**Your goal**:
Below are some entries; state how many of their lines contain the word "wire", with nothing else in the reply.

Records from a dataset:
• • • •

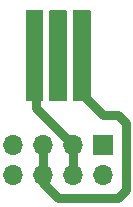
<source format=gbr>
%TF.GenerationSoftware,KiCad,Pcbnew,(6.0.6)*%
%TF.CreationDate,2022-08-15T19:59:22-05:00*%
%TF.ProjectId,Nunchuck_adapter,4e756e63-6875-4636-9b5f-616461707465,rev?*%
%TF.SameCoordinates,Original*%
%TF.FileFunction,Copper,L2,Bot*%
%TF.FilePolarity,Positive*%
%FSLAX46Y46*%
G04 Gerber Fmt 4.6, Leading zero omitted, Abs format (unit mm)*
G04 Created by KiCad (PCBNEW (6.0.6)) date 2022-08-15 19:59:22*
%MOMM*%
%LPD*%
G01*
G04 APERTURE LIST*
%TA.AperFunction,ComponentPad*%
%ADD10R,1.700000X1.700000*%
%TD*%
%TA.AperFunction,ComponentPad*%
%ADD11O,1.700000X1.700000*%
%TD*%
%TA.AperFunction,Conductor*%
%ADD12C,0.750000*%
%TD*%
G04 APERTURE END LIST*
D10*
%TO.P,J1,1,Pin_1*%
%TO.N,GND*%
X3810000Y1270000D03*
D11*
%TO.P,J1,2,Pin_2*%
X3810000Y-1270000D03*
%TO.P,J1,3,Pin_3*%
%TO.N,VCC*%
X1270000Y1270000D03*
%TO.P,J1,4,Pin_4*%
X1270000Y-1270000D03*
%TO.P,J1,5,Pin_5*%
%TO.N,/DATA*%
X-1270000Y1270000D03*
%TO.P,J1,6,Pin_6*%
X-1270000Y-1270000D03*
%TO.P,J1,7,Pin_7*%
%TO.N,/CLK*%
X-3810000Y1270000D03*
%TO.P,J1,8,Pin_8*%
X-3810000Y-1270000D03*
%TD*%
D12*
%TO.N,/DATA*%
X3810000Y3810000D02*
X1905000Y5715000D01*
X5080000Y3810000D02*
X3810000Y3810000D01*
X-1270000Y-1270000D02*
X-1270000Y-1905000D01*
X5715000Y3175000D02*
X5080000Y3810000D01*
X-1270000Y-1905000D02*
X0Y-3175000D01*
X0Y-3175000D02*
X5080000Y-3175000D01*
X5080000Y-3175000D02*
X5715000Y-2540000D01*
X5715000Y-2540000D02*
X5715000Y3175000D01*
X-1270000Y1270000D02*
X-1270000Y-1270000D01*
%TO.N,VCC*%
X1270000Y1270000D02*
X1270000Y-1270000D01*
X-1905000Y4445000D02*
X-1905000Y5715000D01*
X1270000Y1270000D02*
X-1905000Y4445000D01*
%TD*%
%TA.AperFunction,NonConductor*%
G36*
X692121Y12721498D02*
G01*
X738614Y12667842D01*
X750000Y12615500D01*
X750000Y5126000D01*
X729998Y5057879D01*
X676342Y5011386D01*
X624000Y5000000D01*
X-624000Y5000000D01*
X-692121Y5020002D01*
X-738614Y5073658D01*
X-750000Y5126000D01*
X-750000Y12615500D01*
X-729998Y12683621D01*
X-676342Y12730114D01*
X-624000Y12741500D01*
X624000Y12741500D01*
X692121Y12721498D01*
G37*
%TD.AperFunction*%
%TA.AperFunction,Conductor*%
%TO.N,VCC*%
G36*
X-1307879Y12721498D02*
G01*
X-1261386Y12667842D01*
X-1250000Y12615500D01*
X-1250000Y5126000D01*
X-1270002Y5057879D01*
X-1323658Y5011386D01*
X-1376000Y5000000D01*
X-2624000Y5000000D01*
X-2692121Y5020002D01*
X-2738614Y5073658D01*
X-2750000Y5126000D01*
X-2750000Y6128589D01*
X-2744717Y6164691D01*
X-2744485Y6165466D01*
X-2744484Y6165472D01*
X-2741914Y6174066D01*
X-2741704Y6208506D01*
X-2741671Y6209289D01*
X-2741500Y6210386D01*
X-2741500Y6241377D01*
X-2741498Y6242147D01*
X-2741048Y6315785D01*
X-2741048Y6315786D01*
X-2741024Y6319721D01*
X-2741408Y6321065D01*
X-2741500Y6322410D01*
X-2741500Y12615500D01*
X-2721498Y12683621D01*
X-2667842Y12730114D01*
X-2615500Y12741500D01*
X-1376000Y12741500D01*
X-1307879Y12721498D01*
G37*
%TD.AperFunction*%
%TD*%
%TA.AperFunction,Conductor*%
%TO.N,/DATA*%
G36*
X2683621Y12721498D02*
G01*
X2730114Y12667842D01*
X2741500Y12615500D01*
X2741500Y6258623D01*
X2741498Y6257853D01*
X2741024Y6180279D01*
X2743491Y6171648D01*
X2745149Y6165846D01*
X2750000Y6131221D01*
X2750000Y5126000D01*
X2729998Y5057879D01*
X2676342Y5011386D01*
X2624000Y5000000D01*
X1376000Y5000000D01*
X1307879Y5020002D01*
X1261386Y5073658D01*
X1250000Y5126000D01*
X1250000Y12615500D01*
X1270002Y12683621D01*
X1323658Y12730114D01*
X1376000Y12741500D01*
X2615500Y12741500D01*
X2683621Y12721498D01*
G37*
%TD.AperFunction*%
%TD*%
M02*

</source>
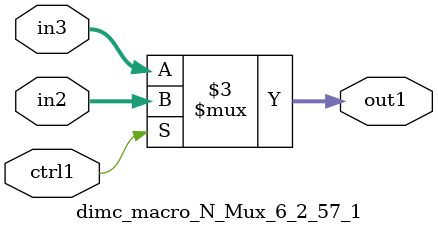
<source format=v>

`timescale 1ps / 1ps


module dimc_macro_N_Mux_6_2_57_1( in3, in2, ctrl1, out1 );

    input [5:0] in3;
    input [5:0] in2;
    input ctrl1;
    output [5:0] out1;
    reg [5:0] out1;

    
    // rtl_process:dimc_macro_N_Mux_6_2_57_1/dimc_macro_N_Mux_6_2_57_1_thread_1
    always @*
      begin : dimc_macro_N_Mux_6_2_57_1_thread_1
        case (ctrl1) 
          1'b1: 
            begin
              out1 = in2;
            end
          default: 
            begin
              out1 = in3;
            end
        endcase
      end

endmodule


</source>
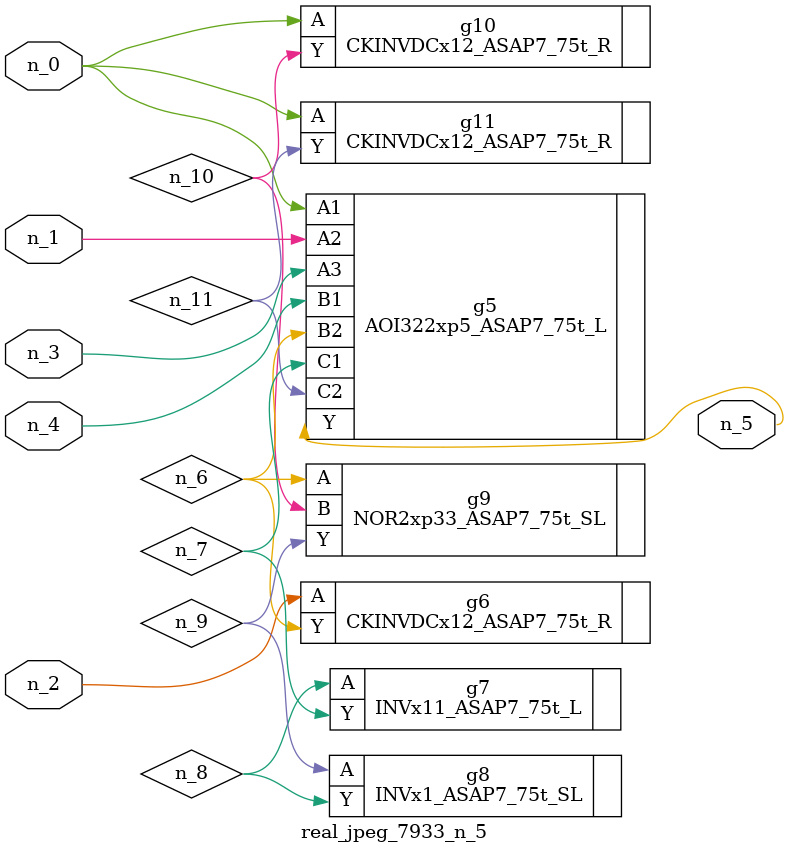
<source format=v>
module real_jpeg_7933_n_5 (n_4, n_0, n_1, n_2, n_3, n_5);

input n_4;
input n_0;
input n_1;
input n_2;
input n_3;

output n_5;

wire n_8;
wire n_11;
wire n_6;
wire n_7;
wire n_10;
wire n_9;

AOI322xp5_ASAP7_75t_L g5 ( 
.A1(n_0),
.A2(n_1),
.A3(n_3),
.B1(n_4),
.B2(n_6),
.C1(n_7),
.C2(n_11),
.Y(n_5)
);

CKINVDCx12_ASAP7_75t_R g10 ( 
.A(n_0),
.Y(n_10)
);

CKINVDCx12_ASAP7_75t_R g11 ( 
.A(n_0),
.Y(n_11)
);

CKINVDCx12_ASAP7_75t_R g6 ( 
.A(n_2),
.Y(n_6)
);

NOR2xp33_ASAP7_75t_SL g9 ( 
.A(n_6),
.B(n_10),
.Y(n_9)
);

INVx11_ASAP7_75t_L g7 ( 
.A(n_8),
.Y(n_7)
);

INVx1_ASAP7_75t_SL g8 ( 
.A(n_9),
.Y(n_8)
);


endmodule
</source>
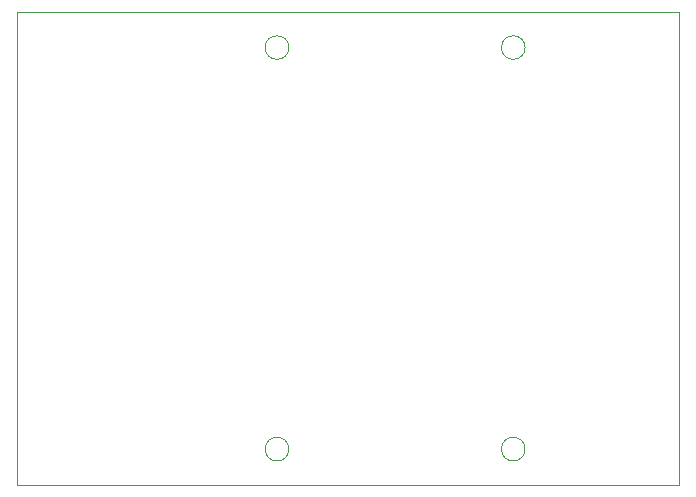
<source format=gbr>
%TF.GenerationSoftware,KiCad,Pcbnew,6.0.10-86aedd382b~118~ubuntu22.04.1*%
%TF.CreationDate,2023-02-04T11:12:36-05:00*%
%TF.ProjectId,HP Classic V3,48502043-6c61-4737-9369-632056332e6b,V3.1*%
%TF.SameCoordinates,Original*%
%TF.FileFunction,Profile,NP*%
%FSLAX46Y46*%
G04 Gerber Fmt 4.6, Leading zero omitted, Abs format (unit mm)*
G04 Created by KiCad (PCBNEW 6.0.10-86aedd382b~118~ubuntu22.04.1) date 2023-02-04 11:12:36*
%MOMM*%
%LPD*%
G01*
G04 APERTURE LIST*
%TA.AperFunction,Profile*%
%ADD10C,0.100000*%
%TD*%
G04 APERTURE END LIST*
D10*
X43250000Y6500000D02*
G75*
G03*
X43250000Y6500000I-1000000J0D01*
G01*
X23250000Y6500000D02*
G75*
G03*
X23250000Y6500000I-1000000J0D01*
G01*
X250000Y3500000D02*
X56250000Y3500000D01*
X56250000Y3500000D02*
X56250000Y43500000D01*
X56250000Y43500000D02*
X250000Y43500000D01*
X250000Y43500000D02*
X250000Y3500000D01*
X43250000Y40500000D02*
G75*
G03*
X43250000Y40500000I-1000000J0D01*
G01*
X23250000Y40500000D02*
G75*
G03*
X23250000Y40500000I-1000000J0D01*
G01*
M02*

</source>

• • • •

**Response to the exercise**:
6